At the conclusion of counsel’s submissions, I asked the Assisting Psychiatrists whether it was possible to reconcile the opinions of Drs Kar, van de Hoef and Varghese, and if so, in what way. I am very much indebted to them both for their comprehensive and lucid explanations of the illness from which the defendant suffers. (See transcript pp 117 – 127.)
Dr Wood described the effects of schizophrenia in shattering the personality of the sufferer and disordering his thought processes, leading to poverty of thought and thought content so that he is hardly able to express himself and when he does he frequently contradicts himself and gives selected answers. With the passage of time he may no longer be able to remember what motivated his actions at a particular time and his thought processes may become less accessible even to the skilled examiner. On the other hand, as he improves, some material may become more accessible. Cultural factors may add to the difficulties of access. Dr Lawrence stressed the variable and fluctuant nature of the thought disorder which can produce different responses to apparently similar questions at different points. The totality of disorganisation of the defendant’s behaviour, the evidence of thought disorder and its influence in almost shattering his behaviour and functioning over a long period of time before the alleged offences pointed to an active psychosis which deprived him of the capacities to control his actions and to know that he ought not to do what he did. She considered that analysis consistent with Dr van de Hoef’s view and ultimately consistent with that of Dr Kar.

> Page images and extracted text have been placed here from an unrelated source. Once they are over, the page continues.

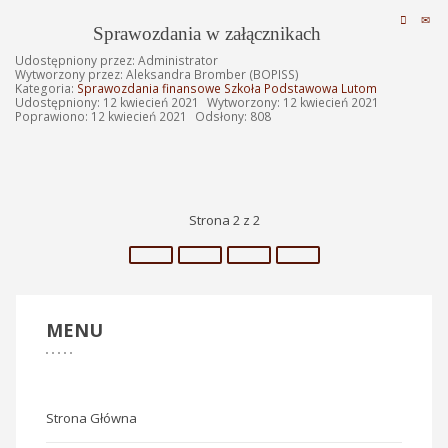
Sprawozdania w załącznikach
Udostępniony przez:
Administrator
Wytworzony przez:
Aleksandra Bromber
(BOPISS)
Kategoria:
Sprawozdania finansowe Szkoła Podstawowa Lutom
Udostępniony: 12 kwiecień 2021
Wytworzony: 12 kwiecień 2021
Poprawiono: 12 kwiecień 2021
Odsłony: 808
Strona 2 z 2
MENU
Strona Główna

Given the nature of the defendant’s illness, and in particular the shifting quality of its effect upon a sufferer’s thought processes, special heed must be paid to the observations and opinions of Dr Kar who has been the defendant’s treating psychiatrist over many months. I am satisfied that at the time of the alleged offences his thought processes were so disordered and he was so responsive to command hallucinations that he had no control of his conduct.
I find that when the alleged offences were committed the defendant was suffering from unsoundness of mind as described in Schedule 2 of the Mental Health Act 2000.

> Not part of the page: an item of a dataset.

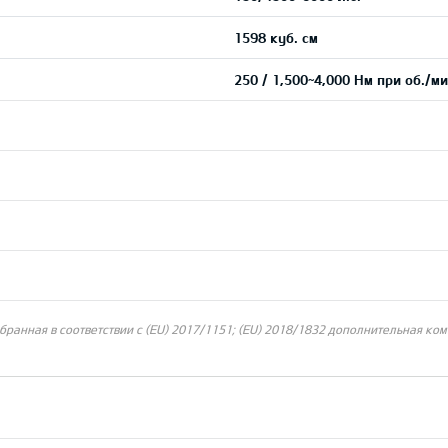
1598 куб. см
250 / 1,500~4,000 Нм при об./ми
ранная в соответствии с (EU) 2017/1151; (EU) 2018/1832 дополнительная ком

Having regard to the seriousness of the offences, his treatment needs and the protection of the community, he needs to be detained in a high security facility in an authorised mental health service for involuntary treatment and care. At present the only such facility is at the John Oxley Memorial Hospital, and so I shall make an order for his detention there. The defendant has expressed a wish to be transferred to Townsville which would be closer to his family. Unfortunately the recently completed high security facility there is not yet receiving patients. When it does begin to do so, the Director of Mental Health may consider transferring the defendant there.
I order that the defendant be detained in the John Oxley Memorial Hospital Authorised Mental Health Service: High Security Program for involuntary treatment and care.

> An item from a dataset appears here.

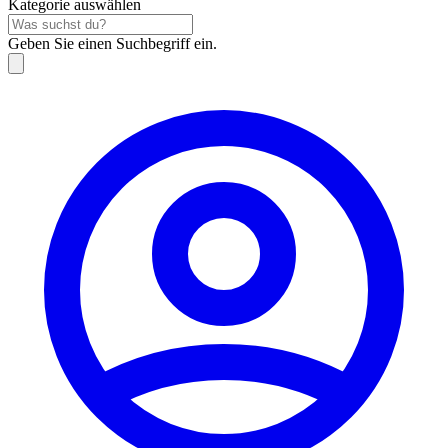
Kategorie auswählen
Geben Sie einen Suchbegriff ein.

I approve limited community treatment in the nature of escorted limited community treatment on the following conditions –
(1) that the defendant remain under the escort of a health service staff member or members nominated by the authorised psychiatrist for the duration of the limited community treatment; and
(2) that for the purposes of the escorted limited community treatment, the defendant comply with the directions of the nominated staff member or members for the duration of the limited community treatment.